中国の科学者たちは、月面に基地を建設するのに役立つ人型ロボットを提案した 。

北京宇宙システム工学研究所の研究チームによると、このロボットは、2035年までに建設予定の中国の月面探査基地の重要なインフラ構成要素として設計されたという。
このタイプのロボットは、上半身が人間に似ており、下半身は移動用の車輪付きプラットフォームになっているという独特なデザインを採用している。この構造は、車輪型ロボットの機動性と人型ロボットの腕の柔軟性を兼ね備えることを目指している。
科学者によると、ロボットは月面を移動し、建設、機器のメンテナンス、科学実験の実施、サンプルの収集と分析など、さまざまな作業を実行できる可能性があるという。
このロボットの設計図は、2025年12月に科学誌「深宇宙探査ジャーナル」に掲載された。

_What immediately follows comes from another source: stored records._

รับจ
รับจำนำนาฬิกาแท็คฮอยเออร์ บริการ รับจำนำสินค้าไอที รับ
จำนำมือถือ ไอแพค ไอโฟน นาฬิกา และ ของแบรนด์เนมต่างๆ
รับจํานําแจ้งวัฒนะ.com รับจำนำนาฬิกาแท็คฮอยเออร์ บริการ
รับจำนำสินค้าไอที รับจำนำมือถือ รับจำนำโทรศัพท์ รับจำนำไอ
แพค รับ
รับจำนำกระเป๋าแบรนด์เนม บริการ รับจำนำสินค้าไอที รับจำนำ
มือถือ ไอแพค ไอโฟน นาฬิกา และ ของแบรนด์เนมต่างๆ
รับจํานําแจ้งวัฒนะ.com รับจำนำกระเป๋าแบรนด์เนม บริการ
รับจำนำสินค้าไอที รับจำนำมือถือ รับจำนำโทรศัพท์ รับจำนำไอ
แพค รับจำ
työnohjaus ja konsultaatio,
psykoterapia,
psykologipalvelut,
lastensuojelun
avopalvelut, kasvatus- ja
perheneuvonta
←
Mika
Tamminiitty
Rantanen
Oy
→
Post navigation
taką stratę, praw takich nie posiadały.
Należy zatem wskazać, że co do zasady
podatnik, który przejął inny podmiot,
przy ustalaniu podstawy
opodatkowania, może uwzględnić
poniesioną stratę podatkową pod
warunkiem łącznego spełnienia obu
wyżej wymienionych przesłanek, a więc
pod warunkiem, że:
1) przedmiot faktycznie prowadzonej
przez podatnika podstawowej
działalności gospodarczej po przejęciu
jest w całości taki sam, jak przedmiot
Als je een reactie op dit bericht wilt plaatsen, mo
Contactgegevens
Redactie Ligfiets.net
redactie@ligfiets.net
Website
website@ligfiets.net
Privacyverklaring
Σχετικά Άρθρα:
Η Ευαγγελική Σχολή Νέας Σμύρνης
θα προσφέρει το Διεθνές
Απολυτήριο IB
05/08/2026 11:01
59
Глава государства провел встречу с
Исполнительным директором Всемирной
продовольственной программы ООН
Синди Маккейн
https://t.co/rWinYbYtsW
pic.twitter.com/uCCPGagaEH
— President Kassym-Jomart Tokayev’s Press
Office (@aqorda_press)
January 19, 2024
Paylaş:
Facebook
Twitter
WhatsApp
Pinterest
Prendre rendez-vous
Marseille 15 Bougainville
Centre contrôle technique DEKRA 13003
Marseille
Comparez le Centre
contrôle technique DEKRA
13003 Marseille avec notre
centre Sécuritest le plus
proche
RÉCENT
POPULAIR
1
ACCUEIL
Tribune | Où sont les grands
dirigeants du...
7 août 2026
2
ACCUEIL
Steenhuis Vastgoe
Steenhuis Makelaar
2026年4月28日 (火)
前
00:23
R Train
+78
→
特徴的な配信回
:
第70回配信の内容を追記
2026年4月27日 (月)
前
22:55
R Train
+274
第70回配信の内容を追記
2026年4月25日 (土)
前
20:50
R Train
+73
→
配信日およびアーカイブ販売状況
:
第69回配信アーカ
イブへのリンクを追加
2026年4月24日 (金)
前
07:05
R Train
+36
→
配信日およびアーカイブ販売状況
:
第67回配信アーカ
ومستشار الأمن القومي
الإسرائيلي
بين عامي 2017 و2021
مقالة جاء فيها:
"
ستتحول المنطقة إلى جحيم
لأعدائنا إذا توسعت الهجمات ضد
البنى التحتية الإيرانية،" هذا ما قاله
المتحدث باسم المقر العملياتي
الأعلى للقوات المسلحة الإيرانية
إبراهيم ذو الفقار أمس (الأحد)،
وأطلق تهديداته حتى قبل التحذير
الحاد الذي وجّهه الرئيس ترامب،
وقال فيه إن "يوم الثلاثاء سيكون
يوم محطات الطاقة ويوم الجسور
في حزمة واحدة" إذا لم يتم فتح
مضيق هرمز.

特筆すべき特徴の一つは、ロボットの腰部が両方向に約180度回転できるだけでなく、最大90度まで前方に曲げることもできるため、月面で機器や資材を扱う際の可動範囲が広がる点である。
このロボットアームは、4自由度を持つ柔軟な手を備えており、工具の把持、機器の組み立て、地質試料の取り扱いなど、精密な操作を可能にする。
研究チームによると、柔軟な動きと機敏な操作性を兼ね備えたこのロボットは、人間が長時間連続して作業することが難しい月面の過酷な環境に適しているという。
人型ロボットは、インフラ建設作業の自動化を支援し、長期探査プログラムにおける宇宙飛行士の危険な作業負荷を軽減することが期待されている。
中国は 現在、パートナー国と協力して月面に国際研究基地を建設する計画を推進しており、2030年代半ばまでに基本的なインフラ整備を完了させることを目指している。
この戦略では、ロボットや自動化システムは、人類が月面に恒久的な拠点を築く前に、建設、機器の輸送、そして科学活動の支援において重要な要素とみなされている。
科学者たちは、このような特殊なロボットを開発することで、宇宙ミッションのコストとリスクを削減できるだけでなく、地球外環境における将来の研究や資源開発への道も開かれると考えている。